• [Available data]:
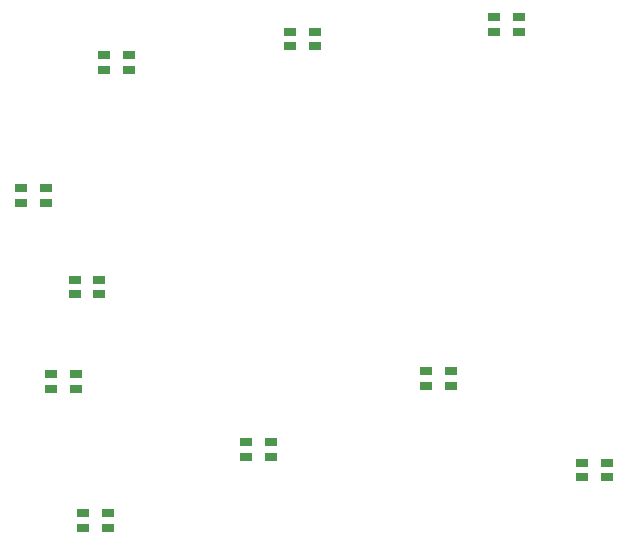
<source format=gbr>
%TF.GenerationSoftware,KiCad,Pcbnew,(5.1.10)-1*%
%TF.CreationDate,2021-10-19T21:24:23+02:00*%
%TF.ProjectId,TVZ_kuglica,54565a5f-6b75-4676-9c69-63612e6b6963,rev?*%
%TF.SameCoordinates,Original*%
%TF.FileFunction,Paste,Top*%
%TF.FilePolarity,Positive*%
%FSLAX46Y46*%
G04 Gerber Fmt 4.6, Leading zero omitted, Abs format (unit mm)*
G04 Created by KiCad (PCBNEW (5.1.10)-1) date 2021-10-19 21:24:23*
%MOMM*%
%LPD*%
G01*
G04 APERTURE LIST*
%ADD10R,1.100000X0.750000*%
G04 APERTURE END LIST*
D10*
%TO.C,D1*%
X110700000Y-86875000D03*
X112800000Y-86875000D03*
X110700000Y-88125000D03*
X112800000Y-88125000D03*
%TD*%
%TO.C,D2*%
X119800000Y-76875000D03*
X117700000Y-76875000D03*
X119800000Y-75625000D03*
X117700000Y-75625000D03*
%TD*%
%TO.C,D3*%
X150700000Y-72375000D03*
X152800000Y-72375000D03*
X150700000Y-73625000D03*
X152800000Y-73625000D03*
%TD*%
%TO.C,D4*%
X131800000Y-109625000D03*
X129700000Y-109625000D03*
X131800000Y-108375000D03*
X129700000Y-108375000D03*
%TD*%
%TO.C,D5*%
X115950000Y-114375000D03*
X118050000Y-114375000D03*
X115950000Y-115625000D03*
X118050000Y-115625000D03*
%TD*%
%TO.C,D6*%
X115300000Y-103875000D03*
X113200000Y-103875000D03*
X115300000Y-102625000D03*
X113200000Y-102625000D03*
%TD*%
%TO.C,D7*%
X115200000Y-94625000D03*
X117300000Y-94625000D03*
X115200000Y-95875000D03*
X117300000Y-95875000D03*
%TD*%
%TO.C,D8*%
X160300000Y-111375000D03*
X158200000Y-111375000D03*
X160300000Y-110125000D03*
X158200000Y-110125000D03*
%TD*%
%TO.C,D9*%
X133450000Y-73625000D03*
X135550000Y-73625000D03*
X133450000Y-74875000D03*
X135550000Y-74875000D03*
%TD*%
%TO.C,D10*%
X147050000Y-103625000D03*
X144950000Y-103625000D03*
X147050000Y-102375000D03*
X144950000Y-102375000D03*
%TD*%
M02*

</source>
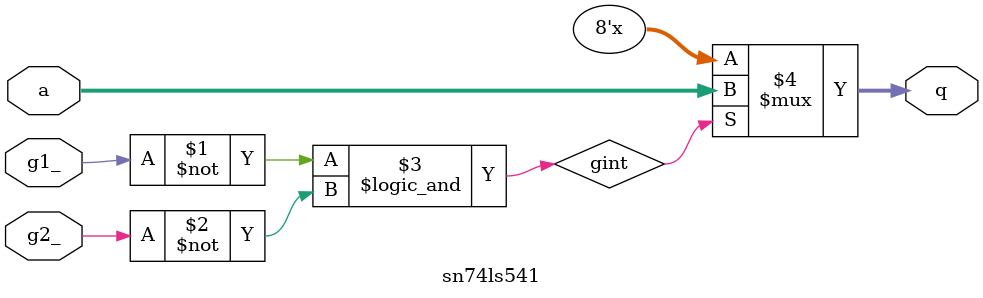
<source format=v>
module sn74ls541(q, a, g1_, g2_);
input [7:0] a;
input g1_, g2_;
output [7:0] q;
wire gint;

parameter
	// TI TTL data book Vol 1, 1985
	tPLH_min=0, tPLH_typ=9,           tPLH_max=15,
	tPHL_min=0, tPHL_typ=10,          tPHL_max=18,
	tPZH_min=0, tPZH_typ=20-tPLH_typ, tPZH_max=32-tPLH_max,
	tPZL_min=0, tPZL_typ=25-tPHL_typ, tPZL_max=38-tPHL_max;
// does not respect tPHZ, tPLZ !

	assign #(tPZH_min : tPZH_typ : tPZH_max,
		   tPZL_min : tPZL_typ : tPZL_max)
		gint = g1_==0 && g2_==0;

	assign #(tPLH_min : tPLH_typ : tPLH_max,
  		     tPHL_min : tPHL_typ : tPHL_max)
		q = gint ? a : 8'bzzzzzzzz;

endmodule

</source>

• [What the task requires]: Copy out each line of the listing where the string "APERTURE" appears.

• [Exercise result]:
G04 APERTURE LIST*
G04 APERTURE END LIST*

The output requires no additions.